Exhaustion alone enabled Gale and Deb to sleep through the night. The floor of the cage left bruises on their skin, a bed of cold steel. Fortunately for Gale at least, she lacked the strength even to dream. She slept as hard as one comatose or one dead, a period of deep slumber without interruption or nightmares. But the nightmare returned when she awoke.
A guard kicked the front of the cage, jolting them awake. Another unlocked the cage door.
“You, doctor, come with us,” he barked. Gale hesitated and the guard grabbed her arm, pulling her out. Deb made a whining sound.
“It’s okay,” Gale said to her. “I’ll be back. Don’t worry.” The words were for Deb’s benefit. Gale faked the confidence needed to speak them.
They led her outside, where the day had grown scorching and humid, to the private building which Konrad Selivanov and his assistant called home. Once more she was granted access to the former’s private chambers, where she found the blind man waiting for her.
“Ah, come in, doctor, come in,” Selivanov said as the guards closed the door behind her. One of them remained in the room, claiming a spot in a corner, as immobile and mute as a statue.
On a small table, arranged on a silver tray, a breakfast had been prepared. Toast, scrambled eggs, fruit and jam, pancakes, a glass of orange juice and steaming black coffee.
“For you, doctor,” Selivanov said, as though he had seen her gaze settle on the food. “I’ve already eaten.” Gale eyed him, wary. “It isn’t poisoned, my dear,” Selivanov said. “I assure you. And my private cook is quite capable. I know you haven’t had anything to eat or drink since your arrival here. You must be famished. Please, eat.”
Thirst overpowered caution and Gale grabbed the glass of juice, emptying it in several loud gulps.
“Good girl,” Selivanov said.
“My friend hasn’t had any food or water, either,” Gale said.
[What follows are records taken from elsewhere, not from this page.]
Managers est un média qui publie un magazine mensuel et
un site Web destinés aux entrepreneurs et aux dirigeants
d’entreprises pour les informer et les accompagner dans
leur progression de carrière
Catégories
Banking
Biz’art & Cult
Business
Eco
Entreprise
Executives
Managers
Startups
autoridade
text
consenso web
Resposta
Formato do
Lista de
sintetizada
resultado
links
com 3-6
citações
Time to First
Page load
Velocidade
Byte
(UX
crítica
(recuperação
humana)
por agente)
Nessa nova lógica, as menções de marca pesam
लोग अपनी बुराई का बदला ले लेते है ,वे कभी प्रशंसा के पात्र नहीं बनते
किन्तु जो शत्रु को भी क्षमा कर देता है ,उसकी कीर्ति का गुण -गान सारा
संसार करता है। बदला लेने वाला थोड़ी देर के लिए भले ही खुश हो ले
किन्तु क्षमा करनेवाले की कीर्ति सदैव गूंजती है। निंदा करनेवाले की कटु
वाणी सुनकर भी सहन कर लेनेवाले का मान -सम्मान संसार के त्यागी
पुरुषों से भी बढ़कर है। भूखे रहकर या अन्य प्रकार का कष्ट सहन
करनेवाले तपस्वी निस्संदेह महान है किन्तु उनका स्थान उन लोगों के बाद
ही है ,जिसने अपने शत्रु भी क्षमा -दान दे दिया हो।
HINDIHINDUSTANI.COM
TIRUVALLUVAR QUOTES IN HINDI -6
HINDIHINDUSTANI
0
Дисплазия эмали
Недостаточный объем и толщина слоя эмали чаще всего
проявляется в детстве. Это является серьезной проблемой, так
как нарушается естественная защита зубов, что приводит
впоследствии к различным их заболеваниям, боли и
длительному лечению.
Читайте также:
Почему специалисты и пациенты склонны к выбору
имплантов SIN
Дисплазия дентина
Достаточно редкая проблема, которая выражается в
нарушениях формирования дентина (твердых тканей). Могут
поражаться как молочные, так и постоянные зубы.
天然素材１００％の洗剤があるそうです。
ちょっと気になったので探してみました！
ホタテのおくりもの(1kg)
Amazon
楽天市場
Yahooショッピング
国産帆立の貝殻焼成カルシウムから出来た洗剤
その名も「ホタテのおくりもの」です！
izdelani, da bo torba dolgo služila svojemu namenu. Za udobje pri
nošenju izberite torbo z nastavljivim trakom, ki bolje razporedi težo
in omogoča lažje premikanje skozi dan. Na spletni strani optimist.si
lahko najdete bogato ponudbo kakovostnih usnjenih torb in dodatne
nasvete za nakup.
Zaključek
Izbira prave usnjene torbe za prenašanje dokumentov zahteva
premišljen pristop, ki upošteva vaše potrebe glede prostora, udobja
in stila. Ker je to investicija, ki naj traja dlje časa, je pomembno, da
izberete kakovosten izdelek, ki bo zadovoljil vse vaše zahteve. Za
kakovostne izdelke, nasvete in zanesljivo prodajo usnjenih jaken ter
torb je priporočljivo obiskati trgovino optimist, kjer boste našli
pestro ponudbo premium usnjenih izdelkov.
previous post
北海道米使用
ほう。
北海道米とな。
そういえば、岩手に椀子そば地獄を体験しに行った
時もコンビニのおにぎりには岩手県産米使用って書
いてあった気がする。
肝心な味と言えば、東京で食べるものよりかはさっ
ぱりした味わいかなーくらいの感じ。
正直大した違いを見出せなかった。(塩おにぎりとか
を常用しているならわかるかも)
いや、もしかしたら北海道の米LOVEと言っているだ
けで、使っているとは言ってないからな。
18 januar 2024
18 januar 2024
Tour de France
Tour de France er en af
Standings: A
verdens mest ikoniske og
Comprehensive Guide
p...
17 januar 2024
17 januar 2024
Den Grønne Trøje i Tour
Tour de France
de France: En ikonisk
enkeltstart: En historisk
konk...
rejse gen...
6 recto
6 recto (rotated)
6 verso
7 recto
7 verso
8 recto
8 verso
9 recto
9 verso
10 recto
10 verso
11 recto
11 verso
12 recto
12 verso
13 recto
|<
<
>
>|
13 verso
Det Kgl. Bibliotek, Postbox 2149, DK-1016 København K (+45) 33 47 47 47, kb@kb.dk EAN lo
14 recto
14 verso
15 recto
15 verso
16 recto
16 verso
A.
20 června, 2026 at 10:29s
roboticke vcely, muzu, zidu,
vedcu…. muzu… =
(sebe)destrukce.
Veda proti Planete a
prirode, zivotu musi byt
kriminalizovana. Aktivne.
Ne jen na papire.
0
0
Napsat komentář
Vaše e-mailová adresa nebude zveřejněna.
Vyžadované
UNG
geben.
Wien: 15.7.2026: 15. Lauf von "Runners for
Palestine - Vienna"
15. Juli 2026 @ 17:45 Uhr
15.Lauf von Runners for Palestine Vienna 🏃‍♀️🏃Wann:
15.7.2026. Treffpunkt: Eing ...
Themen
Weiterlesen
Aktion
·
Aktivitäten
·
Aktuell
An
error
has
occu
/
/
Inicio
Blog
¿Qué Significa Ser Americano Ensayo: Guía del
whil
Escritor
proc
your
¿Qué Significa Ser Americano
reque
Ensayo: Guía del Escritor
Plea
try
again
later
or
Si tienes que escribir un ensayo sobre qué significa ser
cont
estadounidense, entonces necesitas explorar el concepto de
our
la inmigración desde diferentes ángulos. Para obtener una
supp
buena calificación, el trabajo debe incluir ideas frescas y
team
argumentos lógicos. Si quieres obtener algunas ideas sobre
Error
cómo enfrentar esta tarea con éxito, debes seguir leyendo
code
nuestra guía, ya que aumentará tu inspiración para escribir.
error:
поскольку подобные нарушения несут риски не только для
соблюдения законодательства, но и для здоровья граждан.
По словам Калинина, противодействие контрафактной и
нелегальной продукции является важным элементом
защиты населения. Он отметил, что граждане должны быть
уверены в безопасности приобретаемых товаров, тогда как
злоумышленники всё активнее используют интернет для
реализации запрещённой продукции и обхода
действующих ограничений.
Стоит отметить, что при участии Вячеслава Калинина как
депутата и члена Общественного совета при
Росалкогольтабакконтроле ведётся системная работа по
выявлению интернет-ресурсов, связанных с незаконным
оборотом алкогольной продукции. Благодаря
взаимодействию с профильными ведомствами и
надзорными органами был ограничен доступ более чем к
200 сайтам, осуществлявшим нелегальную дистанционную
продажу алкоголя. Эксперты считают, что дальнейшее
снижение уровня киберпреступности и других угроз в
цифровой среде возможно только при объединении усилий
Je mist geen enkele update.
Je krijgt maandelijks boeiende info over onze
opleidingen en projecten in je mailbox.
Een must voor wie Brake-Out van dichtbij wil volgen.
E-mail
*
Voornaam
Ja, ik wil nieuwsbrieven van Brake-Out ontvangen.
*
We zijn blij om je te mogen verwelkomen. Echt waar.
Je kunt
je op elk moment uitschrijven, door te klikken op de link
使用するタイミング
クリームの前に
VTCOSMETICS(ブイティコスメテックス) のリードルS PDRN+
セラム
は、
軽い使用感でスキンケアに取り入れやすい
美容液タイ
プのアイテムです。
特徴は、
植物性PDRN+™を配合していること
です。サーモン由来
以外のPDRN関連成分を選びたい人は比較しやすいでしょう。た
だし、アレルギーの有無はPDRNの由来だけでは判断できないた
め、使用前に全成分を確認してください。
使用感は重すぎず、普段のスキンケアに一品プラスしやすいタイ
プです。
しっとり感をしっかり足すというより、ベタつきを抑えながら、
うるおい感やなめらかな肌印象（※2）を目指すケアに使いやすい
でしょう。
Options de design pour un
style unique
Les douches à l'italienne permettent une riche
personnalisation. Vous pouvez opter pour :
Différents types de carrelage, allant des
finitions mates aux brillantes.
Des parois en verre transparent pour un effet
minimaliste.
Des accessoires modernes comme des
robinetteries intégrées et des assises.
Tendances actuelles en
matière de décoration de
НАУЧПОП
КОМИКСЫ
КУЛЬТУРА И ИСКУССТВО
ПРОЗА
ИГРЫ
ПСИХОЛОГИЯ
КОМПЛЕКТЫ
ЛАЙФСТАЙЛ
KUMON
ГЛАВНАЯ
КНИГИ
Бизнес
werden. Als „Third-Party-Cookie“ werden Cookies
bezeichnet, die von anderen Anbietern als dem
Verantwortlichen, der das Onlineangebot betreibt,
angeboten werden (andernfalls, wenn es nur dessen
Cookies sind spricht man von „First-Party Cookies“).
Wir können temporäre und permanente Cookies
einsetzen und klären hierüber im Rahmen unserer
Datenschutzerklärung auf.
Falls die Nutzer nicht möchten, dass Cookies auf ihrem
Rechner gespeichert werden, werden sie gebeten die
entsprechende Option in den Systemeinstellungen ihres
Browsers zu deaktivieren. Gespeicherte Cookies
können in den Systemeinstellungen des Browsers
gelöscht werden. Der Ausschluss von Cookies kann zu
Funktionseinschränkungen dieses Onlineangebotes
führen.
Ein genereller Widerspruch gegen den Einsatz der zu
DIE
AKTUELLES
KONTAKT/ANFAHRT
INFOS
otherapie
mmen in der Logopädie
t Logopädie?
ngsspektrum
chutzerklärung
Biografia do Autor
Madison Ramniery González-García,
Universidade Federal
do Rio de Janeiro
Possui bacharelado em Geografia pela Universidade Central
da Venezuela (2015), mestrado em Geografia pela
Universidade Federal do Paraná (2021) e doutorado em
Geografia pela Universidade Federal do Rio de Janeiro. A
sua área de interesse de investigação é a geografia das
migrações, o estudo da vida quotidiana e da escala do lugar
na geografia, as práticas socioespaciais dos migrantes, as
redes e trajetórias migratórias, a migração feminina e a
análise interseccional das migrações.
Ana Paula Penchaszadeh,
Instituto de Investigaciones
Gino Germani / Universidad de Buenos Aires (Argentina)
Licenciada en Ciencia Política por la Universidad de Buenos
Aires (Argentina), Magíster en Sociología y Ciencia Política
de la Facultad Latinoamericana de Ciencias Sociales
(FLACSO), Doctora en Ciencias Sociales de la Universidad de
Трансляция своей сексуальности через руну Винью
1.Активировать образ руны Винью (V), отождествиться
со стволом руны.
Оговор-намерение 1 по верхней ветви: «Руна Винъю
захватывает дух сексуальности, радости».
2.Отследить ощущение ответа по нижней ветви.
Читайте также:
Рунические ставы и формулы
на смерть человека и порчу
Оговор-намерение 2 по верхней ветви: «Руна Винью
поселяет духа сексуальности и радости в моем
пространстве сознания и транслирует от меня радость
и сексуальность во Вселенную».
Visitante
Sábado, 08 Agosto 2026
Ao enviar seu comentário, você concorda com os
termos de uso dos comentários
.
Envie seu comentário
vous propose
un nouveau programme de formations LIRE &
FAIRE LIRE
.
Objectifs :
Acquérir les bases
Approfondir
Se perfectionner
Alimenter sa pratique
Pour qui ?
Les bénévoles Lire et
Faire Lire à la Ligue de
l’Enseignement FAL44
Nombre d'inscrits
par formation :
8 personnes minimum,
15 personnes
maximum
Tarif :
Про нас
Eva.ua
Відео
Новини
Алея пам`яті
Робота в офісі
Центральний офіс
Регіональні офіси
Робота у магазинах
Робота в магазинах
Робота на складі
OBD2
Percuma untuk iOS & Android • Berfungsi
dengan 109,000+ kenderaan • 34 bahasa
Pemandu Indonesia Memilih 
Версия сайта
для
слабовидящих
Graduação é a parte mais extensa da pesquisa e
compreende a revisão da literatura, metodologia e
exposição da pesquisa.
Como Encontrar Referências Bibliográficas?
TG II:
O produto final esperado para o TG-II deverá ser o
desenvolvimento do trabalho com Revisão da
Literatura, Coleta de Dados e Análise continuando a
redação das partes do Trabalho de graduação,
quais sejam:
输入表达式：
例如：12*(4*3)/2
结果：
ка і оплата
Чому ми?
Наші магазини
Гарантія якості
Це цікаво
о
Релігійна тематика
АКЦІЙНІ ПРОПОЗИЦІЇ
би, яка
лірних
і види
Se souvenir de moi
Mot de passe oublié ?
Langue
“For that matter, she can’t eat with that thing you put on her!”
“Thing?” Selivanov asked.
“That awful mask.”
“Ah.” Selivanov smiled. “I see that Charlie has been a bit premature. I apologize, my dear. As you know, I wasn’t feeling quite myself when you and Ms. Ashemoore first arrived. I will see to it that Ms. Ashemoore is freed and given proper nourishment. For the moment, however, I wish to speak with you while you have your breakfast.”
Gale couldn’t help herself. She began to eat.
“I have use for a medical doctor here,” Selivanov said. “Not just for myself and Charlie, but for my men, and my guests as well.”
“Your prisoners, you mean,” Gale said, swallowing. “What, you want to keep them in good health until you can torture them to death?”
Selivanov smiled. “Something like that, yes.”
Gale stopped chewing.
“I am not like Charlie, my dear,” Selivanov said. “I do not experience any sadistic sexual thrill from killing. For me, it is economic. My captives are a commodity, pure and simple. Too valuable to be wasted.”
“My God,” Gale said. “Why?”
“Because I must,” Selivanov answered. “The world is ending, you see. And I have been chosen to serve an important function as that happens.”
Gale shook her head. “You’re insane.”
“Oh, I am quite sane, I’m afraid,” Selivanov said. “The world is ending, my dear. You have yourself witnessed the grave reality.”
Gale paused, letting his words sink in. “The camp!” she said. “You caused that!” “In a way, yes,” Selivanov said. “A preview of coming attractions, if you will.”